Towards doubly efficient private information retrieval

Abstract

Private Information Retrieval (PIR) allows a client to obtain data from a public database without disclosing the locations accessed. Traditionally, the stress is on preserving sublinear work for the client, while the server’s work is taken to inevitably be at least linear in the database size. Beimel, Ishai and Malkin (JoC 2004) show PIR schemes where, following a linear-work preprocessing stage, the server’s work per query is sublinear in the database size. However, that work only addresses the case of multiple non-colluding servers; the existence of single-server PIR with sublinear server work remained unaddressed.
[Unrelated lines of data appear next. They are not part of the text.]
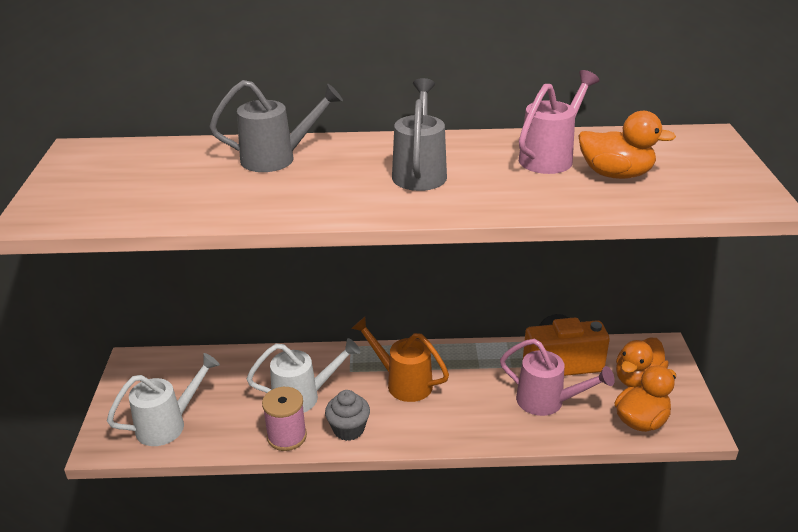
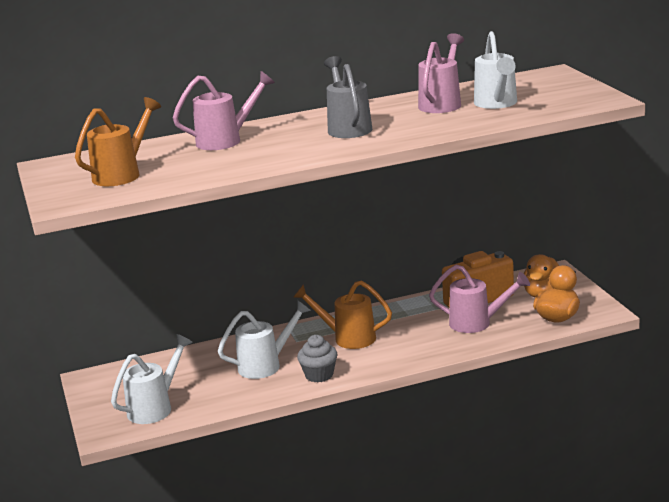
camera: 15 degrees left, 10 degrees down
grey watering can [209,80,343,172] -> pink watering can [173,71,275,150]
pink spool [262,387,307,451] -> none
orange duck [578,111,676,179] -> white watering can [474,31,517,109]
none -> orange watering can [75,97,161,186]

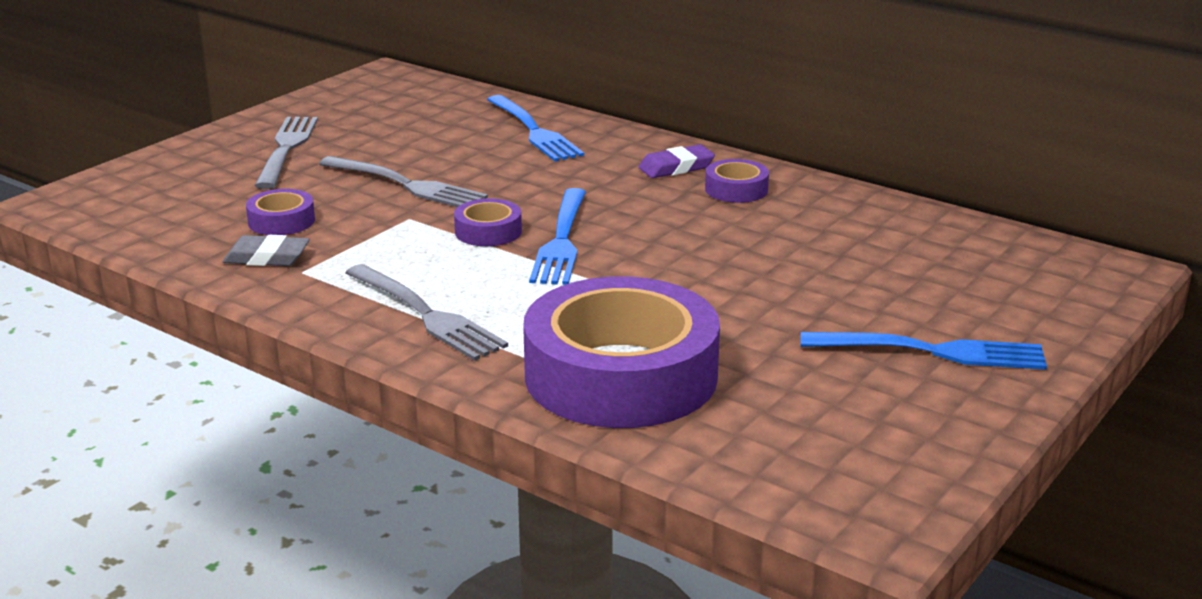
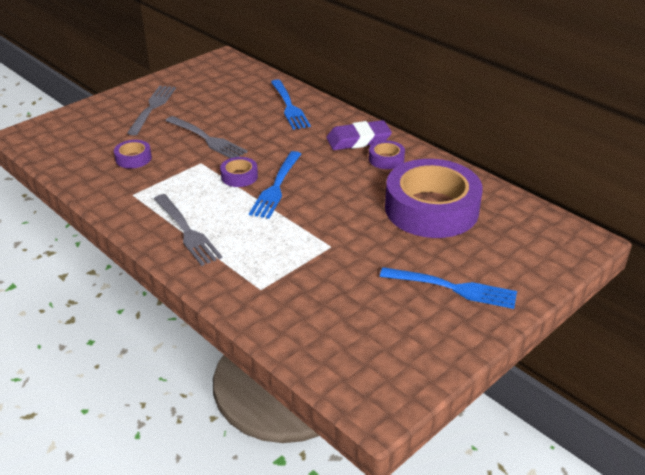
camera: 10 degrees right, 10 degrees up
grey eraser [223,235,310,266] -> none
purple tape [523,276,720,428] -> purple tape moved to [385,159,483,238]
purple eraser [639,145,715,178] -> purple eraser [326,120,392,150], size x1.51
We consider single-server PIR schemes where, following a preprocessing stage in which the server obtains an encoded version of the database and the client obtains a short key, the per-query work of both server and client is polylogarithmic in the database size. Concentrating on the case where the client’s key is secret, we show: A scheme, based on one-way functions, that works for a bounded number of queries, and where the server storage is linear in the number of queries plus the database size.A family of schemes for an unbounded number of queries, whose security follows from a corresponding family of new hardness assumption that are related to the hardness of solving a system of noisy linear equations. We also show the insufficiency of a natural approach for obtaining doubly efficient PIR in the setting where the preprocessing is public.